Actually that's not entirely accurate. It's generally true in phase III and some phase II trials but placebo is rarely used in phase I and never in phase 0.

This is partly the point I was making about getting other indicators other than clinical affect. If for example the primary question is one of pharmacokinetics (on a phase I study) then the output is drug concentration data and therefore a placebo is pointless.

I don't want to appear to be too pedantic about this and I take your point about comparing effective clinical outcome with placebo control (or comparator). Nevertheless, I think there is sometimes a bit of an over-assumption about the use of placebo and there are occasions where it is not possible or applicable on a conventional study. Mongrel's point about ethics is one such case but there are others as well.

I think what everyone else here is referring to are clinical trials, hence the emphasis on placebo. The mechanistic data sometimes advances in parallel in conventional medicine (as opposed to leading) - thus while PDE5 inhibitors were produced as a consequence of basic science work in the penis, most of the mechanistic work on PDE5 expression and actions in the lung has been undertaken because of the recognition that PDE5 inhibitors were successful in treating pulmonary hypertension rather than the science leading directly to the clinical trials.

If acupuncture were successful in a decent designed clinical trial, the basic science would then become possible.

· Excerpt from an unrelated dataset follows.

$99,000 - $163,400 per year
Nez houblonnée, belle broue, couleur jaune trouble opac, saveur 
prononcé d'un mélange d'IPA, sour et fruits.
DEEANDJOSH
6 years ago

But at present no one knows where to begin looking.

While we pride ourselves on setting up trials where the mechanism is plausible, one only has to go back 50 years to where much of what we presently take for granted, progressed by serendipity rather than cold logic.

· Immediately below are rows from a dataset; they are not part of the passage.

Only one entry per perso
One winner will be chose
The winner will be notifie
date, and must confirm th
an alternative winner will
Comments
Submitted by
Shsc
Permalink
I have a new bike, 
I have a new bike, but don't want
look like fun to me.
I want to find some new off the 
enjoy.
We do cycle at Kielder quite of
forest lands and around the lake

I think what everyone else here is referring to are clinical trials, hence the emphasis on placebo. The mechanistic data sometimes advances in parallel in conventional medicine (as opposed to leading) - thus while PDE5 inhibitors were produced as a consequence of basic science work in the penis, most of the mechanistic work on PDE5 expression and actions in the lung has been undertaken because of the recognition that PDE5 inhibitors were successful in treating pulmonary hypertension rather than the science leading directly to the clinical trials.

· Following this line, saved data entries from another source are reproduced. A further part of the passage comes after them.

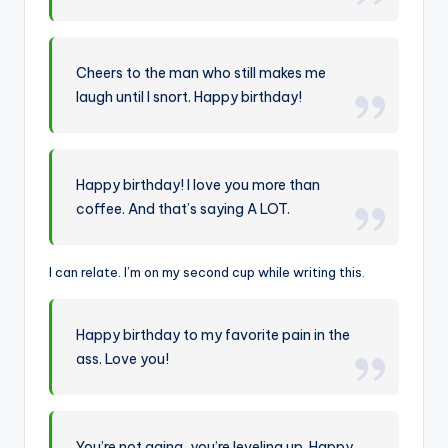
Cheers to the man who still makes me
laugh until I snort. Happy birthday!
Happy birthday! I love you more than
coffee. And that’s saying A LOT.
I can relate. I’m on my second cup while writing this.
Happy birthday to my favorite pain in the
ass. Love you!
You’re not aging, you’re leveling up. Happy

If acupuncture were successful in a decent designed clinical trial, the basic science would then become possible. But at present no one knows where to begin looking.

While we pride ourselves on setting up trials where the mechanism is plausible, one only has to go back 50 years to where much of what we presently take for granted, progressed by serendipity rather than cold logic.

I take your point and to be clear, I am no defended of acupuncture, I can assure you. Take a look at my Blog on http://oryctolagus.wordpress.com/ to see my outrage at claims that an acupuncturist made to me. However, I was getting the message, perhaps incorrectly, that unless a clinical trial was a perfect double blinded placebo controlled study, then it was invalid.

For example, Cuddles said "If you don't give a placebo, then both the doctor and the patient know which group they are in, and there cannnot be any blinding at all. This makes the whole trial bascially worthless."

This is not really correct. Such studies are often constrained by practicalities and ethics be it with acupuncture or a conventional drug therapy. I don't agree that if the placebo is imperfect (because of necessary constraints) then the whole trial is worthless. This is too much of an absolutist interpretation I feel. The data have to be viewed with the shortcomings in mind of course, but this does not preclude a degree of interpretation.

I also think you are saying that it would only be feasible to look for a mechanism for acupuncture, after a real effect was convincingly shown in a clinical trial. Usually, the mechanism of action is shown, if only as a proof of principle, for example in vitro, then efficacy in humans are investigated. The problem with acupuncture is that the indications are so wide (ie cure all) then it's impossible to know where to start.